*Problem*
From the first line of the listing, copy each line exactly until you have included the line with "left: 1013px;"; leave out the pictures.

^^^^^^^^

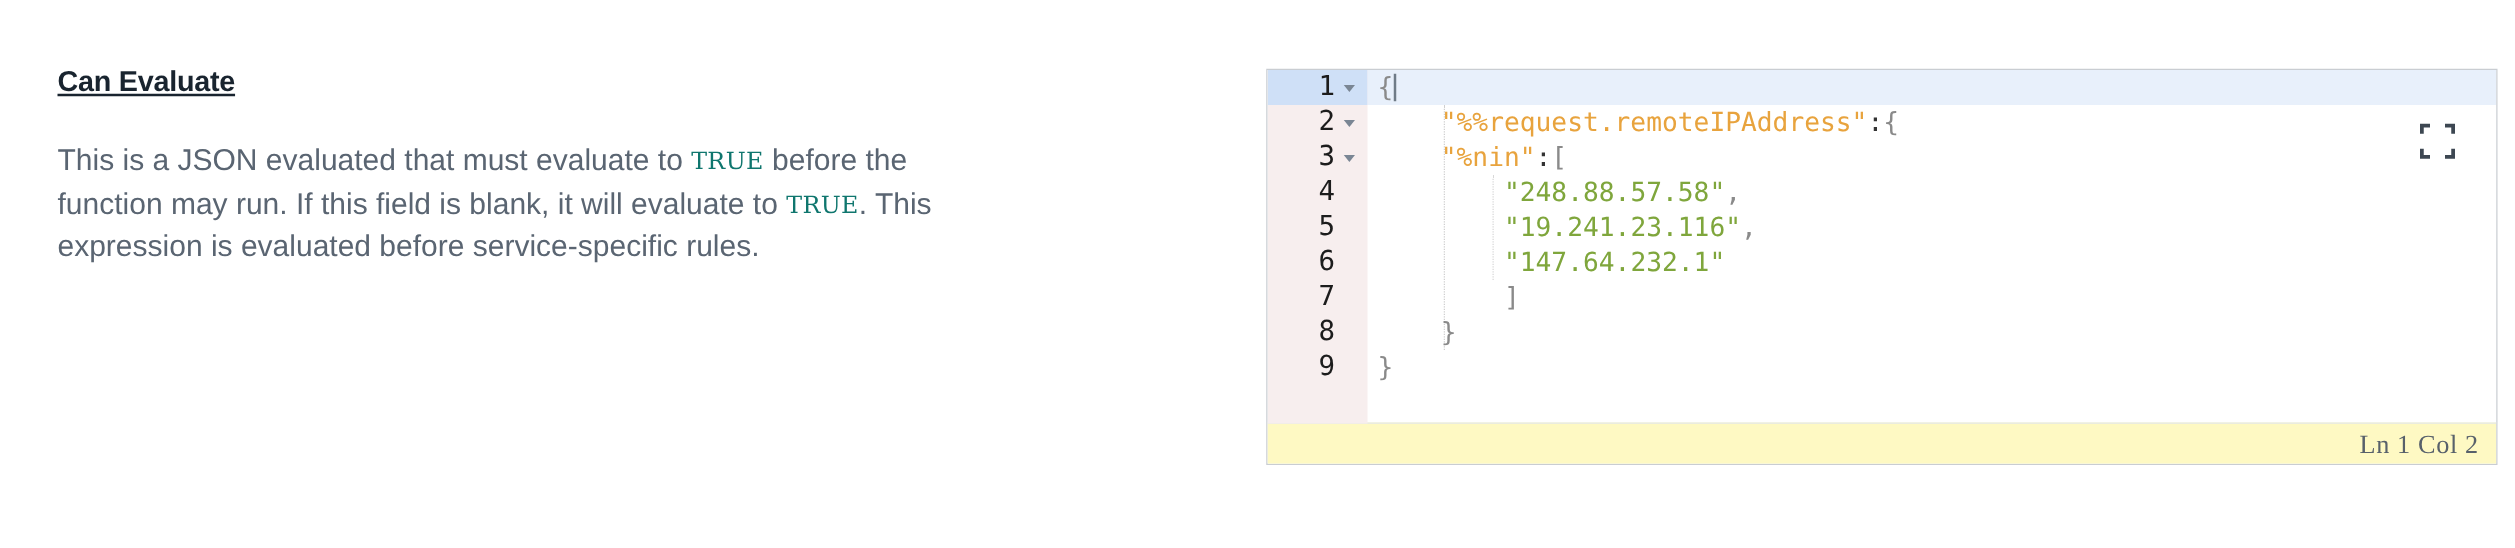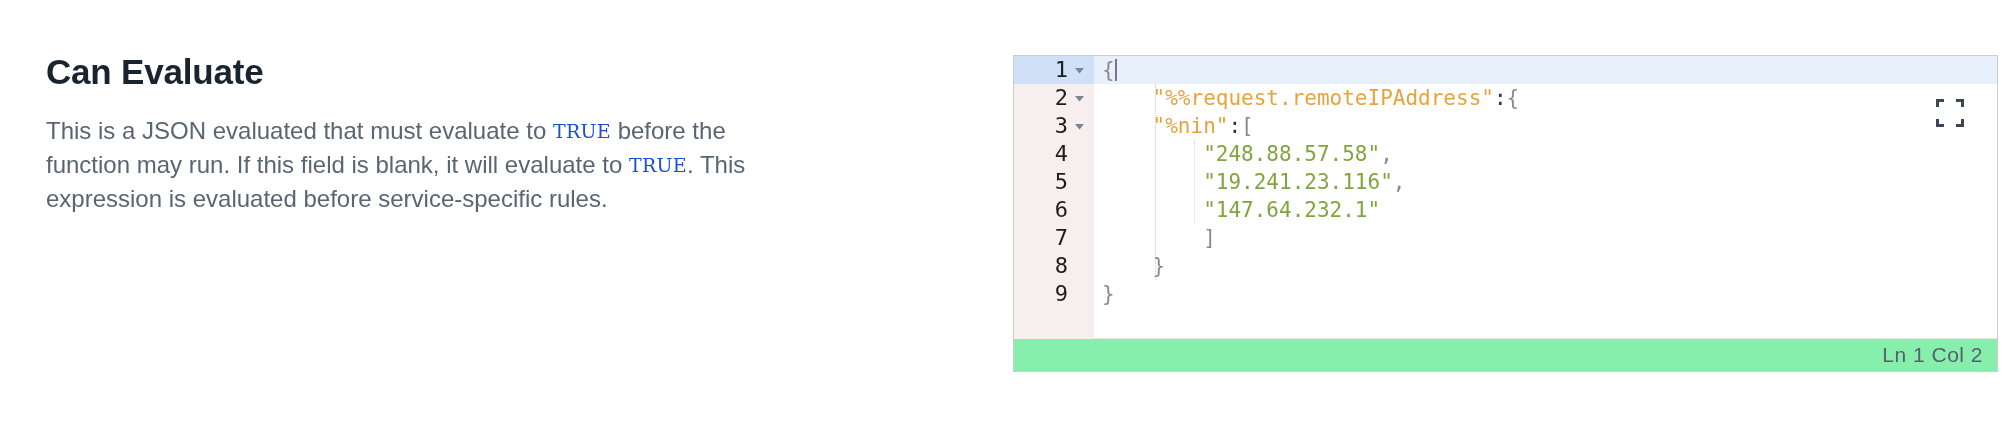--- a/index.html
+++ b/index.html
@@ -17,39 +17,40 @@
 
   
   .desc-col {
     position: absolute;
     left: 46px;
     top: 52px;
     width: 700px;
   }
   .page-title {
     font-family: "Liberation Sans", sans-serif;
-    font-size: 35px;
+    font-size: 23px;
     font-weight: bold;
     color: #19242f;
     letter-spacing: -0.2px;
-    margin: 0 0 22px 0;
+    margin: 0 0 34px 0;
     line-height: 1.15;
+    text-decoration: underline;
   }
   .desc-body {
     font-size: 24px;
     line-height: 1.42;
     color: #5a6572;
     margin: 0;
     max-width: 700px;
   }
   .mono-inline {
     font-family: "DejaVu Serif", serif;
     font-size: 19px;
     letter-spacing: 0.3px;
-    color: #1d4ed8;
+    color: #0f766e;
     vertical-align: 1px;
   }
 
   
   .editor-wrap {
     position: absolute;
     left: 1013px;
     top: 55px;
     width: 985px;
     height: 317px;
@@ -174,28 +175,28 @@
   }
   .expand-btn svg { display: block; }
 
   
   .status-bar {
     position: absolute;
     left: 0;
     right: 0;
     bottom: 0;
     height: 33px;
-    background: #86efac;
+    background: #fef9c3;
     border-top: 1px solid #e4e7e9;
     box-sizing: border-box;
     display: flex;
     align-items: center;
     justify-content: flex-end;
     padding-right: 14px;
-    font-family: Liberation Sans, sans-serif;
+    font-family: Liberation Serif, serif;
     font-size: 21px;
     color: #58616b;
     letter-spacing: 0.5px;
   }
 </style>
 </head>
 <body>
 
 <div class="desc-col">
   <h1 class="page-title">Can Evaluate</h1>

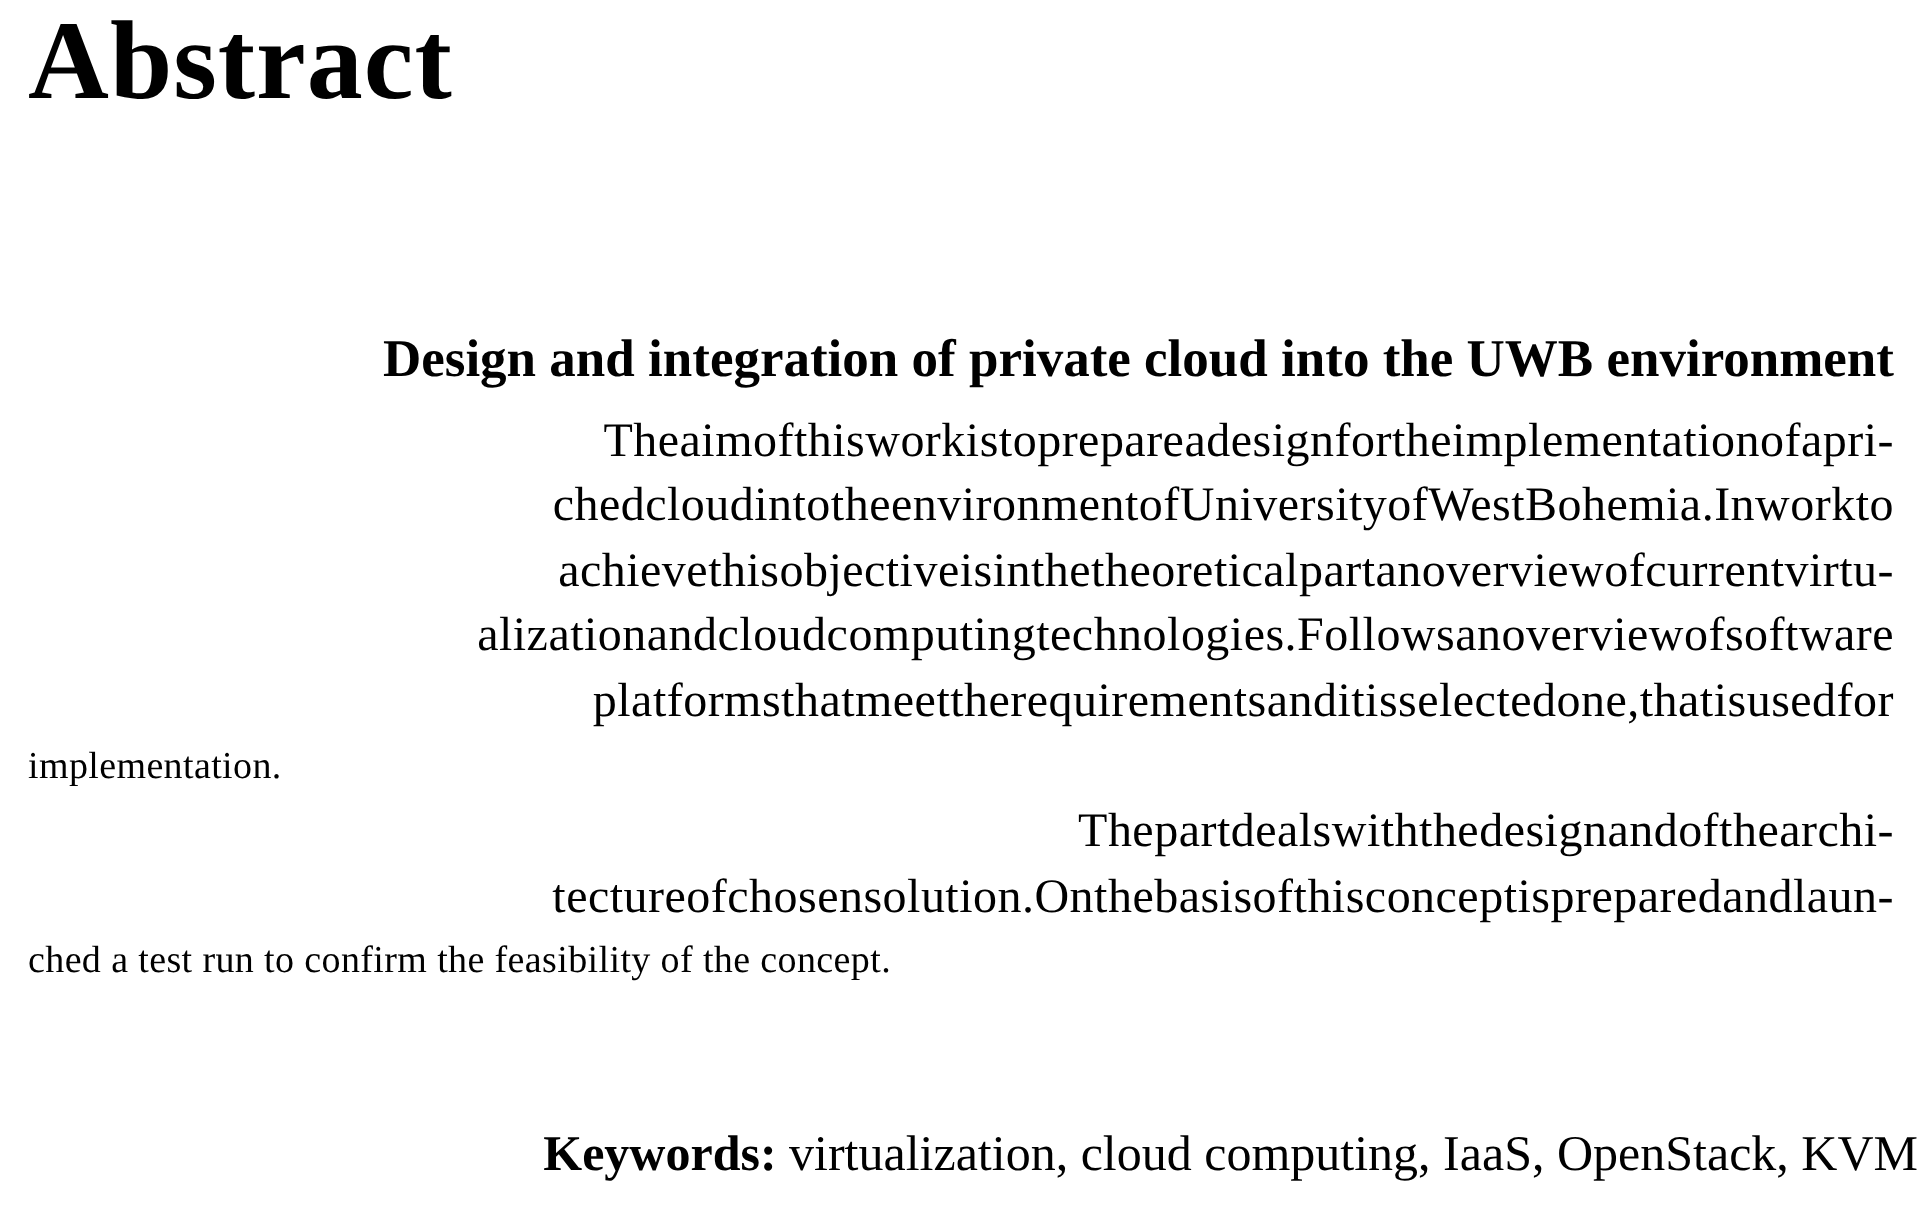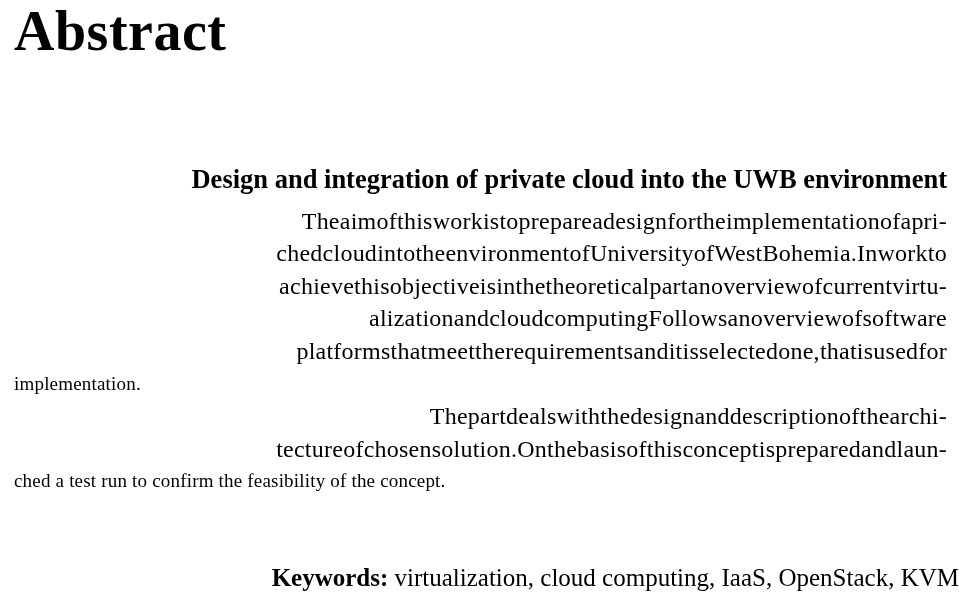--- a/index.html
+++ b/index.html
@@ -98,24 +98,24 @@
 <div class="page">
 
   <h1 class="section-title">Abstract</h1>
 
   <h2 class="doc-subtitle">Design and integration of private cloud into the UWB environment</h2>
 
   <div class="abstract-body">
     <div class="justified"><span class="w">The</span><span class="w">aim</span><span class="w">of</span><span class="w">this</span><span class="w">work</span><span class="w">is</span><span class="w">to</span><span class="w">prepare</span><span class="w">a</span><span class="w">design</span><span class="w">for</span><span class="w">the</span><span class="w">implementation</span><span class="w">of</span><span class="w">a</span><span class="w">pri-</span></div>
     <div class="justified"><span class="w">ched</span><span class="w">cloud</span><span class="w">into</span><span class="w">the</span><span class="w">environment</span><span class="w">of</span><span class="w">University</span><span class="w">of</span><span class="w">West</span><span class="w">Bohemia.</span><span class="w">In</span><span class="w">work</span><span class="w">to</span></div>
     <div class="justified"><span class="w">achieve</span><span class="w">this</span><span class="w">objective</span><span class="w">is</span><span class="w">in</span><span class="w">the</span><span class="w">theoretical</span><span class="w">part</span><span class="w">an</span><span class="w">overview</span><span class="w">of</span><span class="w">current</span><span class="w">virtu-</span></div>
-    <div class="justified"><span class="w">alization</span><span class="w">and</span><span class="w">cloud</span><span class="w">computing</span><span class="w">Follows</span><span class="w">an</span><span class="w">overview</span><span class="w">of</span><span class="w">software</span></div>
+    <div class="justified"><span class="w">alization</span><span class="w">and</span><span class="w">cloud</span><span class="w">computing</span><span class="w">technologies.</span><span class="w">Follows</span><span class="w">an</span><span class="w">overview</span><span class="w">of</span><span class="w">software</span></div>
     <div class="justified"><span class="w">platforms</span><span class="w">that</span><span class="w">meet</span><span class="w">the</span><span class="w">requirements</span><span class="w">and</span><span class="w">it</span><span class="w">is</span><span class="w">selected</span><span class="w">one,</span><span class="w">that</span><span class="w">is</span><span class="w">used</span><span class="w">for</span></div>
     <div class="plainline">implementation.</div>
-    <div class="justified indent-line"><span class="w">The</span><span class="w">part</span><span class="w">deals</span><span class="w">with</span><span class="w">the</span><span class="w">design</span><span class="w">and</span><span class="w">description</span><span class="w">of</span><span class="w">the</span><span class="w">archi-</span></div>
+    <div class="justified indent-line"><span class="w">The</span><span class="w">part</span><span class="w">deals</span><span class="w">with</span><span class="w">the</span><span class="w">design</span><span class="w">and</span><span class="w">of</span><span class="w">the</span><span class="w">archi-</span></div>
     <div class="justified"><span class="w">tecture</span><span class="w">of</span><span class="w">chosen</span><span class="w">solution.</span><span class="w">On</span><span class="w">the</span><span class="w">basis</span><span class="w">of</span><span class="w">this</span><span class="w">concept</span><span class="w">is</span><span class="w">prepared</span><span class="w">and</span><span class="w">laun-</span></div>
     <div class="plainline">ched a test run to confirm the feasibility of the concept.</div>
   </div>
 
   <div class="keywords">
     <span class="kw-label">Keywords:</span><span> </span><span class="kw-list">virtualization, cloud computing, IaaS, OpenStack, KVM</span>
   </div>
 
 </div>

^^^^^^^^

*Completed task*
--- a/index.html
+++ b/index.html
@@ -17,39 +17,40 @@
 
   
   .desc-col {
     position: absolute;
     left: 46px;
     top: 52px;
     width: 700px;
   }
   .page-title {
     font-family: "Liberation Sans", sans-serif;
-    font-size: 35px;
+    font-size: 23px;
     font-weight: bold;
     color: #19242f;
     letter-spacing: -0.2px;
-    margin: 0 0 22px 0;
+    margin: 0 0 34px 0;
     line-height: 1.15;
+    text-decoration: underline;
   }
   .desc-body {
     font-size: 24px;
     line-height: 1.42;
     color: #5a6572;
     margin: 0;
     max-width: 700px;
   }
   .mono-inline {
     font-family: "DejaVu Serif", serif;
     font-size: 19px;
     letter-spacing: 0.3px;
-    color: #1d4ed8;
+    color: #0f766e;
     vertical-align: 1px;
   }
 
   
   .editor-wrap {
     position: absolute;
     left: 1013px;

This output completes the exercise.